Stavo annusando i pastelli, con le dita colorate. Ultimamente mi sto concentrando sugli odori... quelli delle matite, delle gomme... quando stendo l'inchiostro provo anche a respirarlo. Forse sto diventando scemo. Però mi piace pensare che tutto questo faccia parte di un rituale. disegnare, perso in una nuvola di rumori leggeri (carta, trincetto, pennello, matita, gomma che sgomma...) e profumi . O forse è l'ora che me ne vada a letto. Comunque, ho ritirato fuori i pastelli perchè sono stato a Siena a vedere la mostra sui manifesti di Lorenzo Mattotti (complesso museale di Santa Maria della Scala, dall'8 aprile al 28 maggio) e adesso mi tremano le mani dalla voglia di disegnare, e disegnare a colori. E penso che tutto questo discorso un po' confuso che ho fatto sul rito del disegno, sui profumi e sui rumori, in fondo sia legato alle opere di Mattotti. Quei disegni parlano, si spiegano, raccontano.

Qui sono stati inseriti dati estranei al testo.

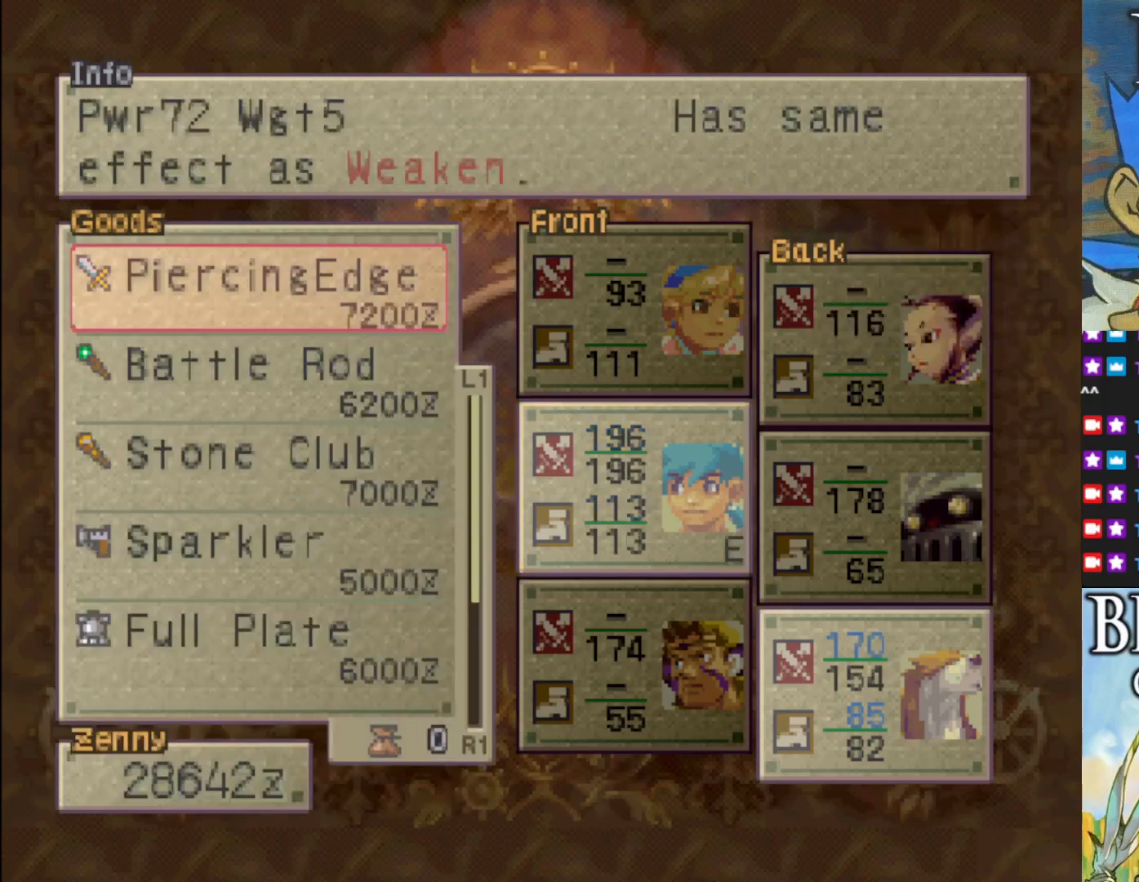
{"buttons": [], "left_stick": "center", "events": []}
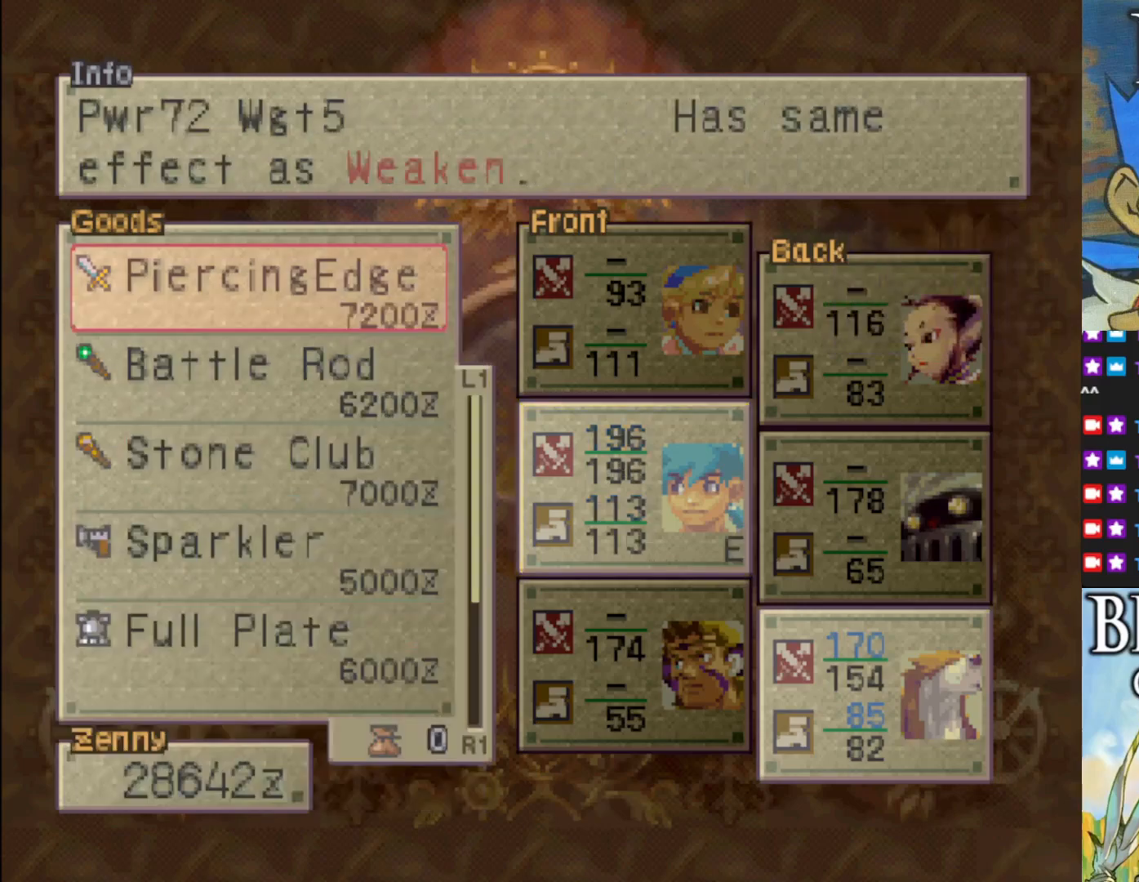
{"buttons": [], "left_stick": "center", "events": [[150, "DPAD_DOWN", "down"], [300, "DPAD_DOWN", "up"]]}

Tu te ne stai li davanti, con gli occhi liberi tra la grana dei colori dei pastelli, e in testa eccoli che arrivano e ti sorprendono gli odori, il tempo, i rumori del disegno che levano il fiato in modo bello e sanno dare un senso... come il sapore della ciliegia (per dirla come uno dei personaggi del film di Abbas Kiarostami)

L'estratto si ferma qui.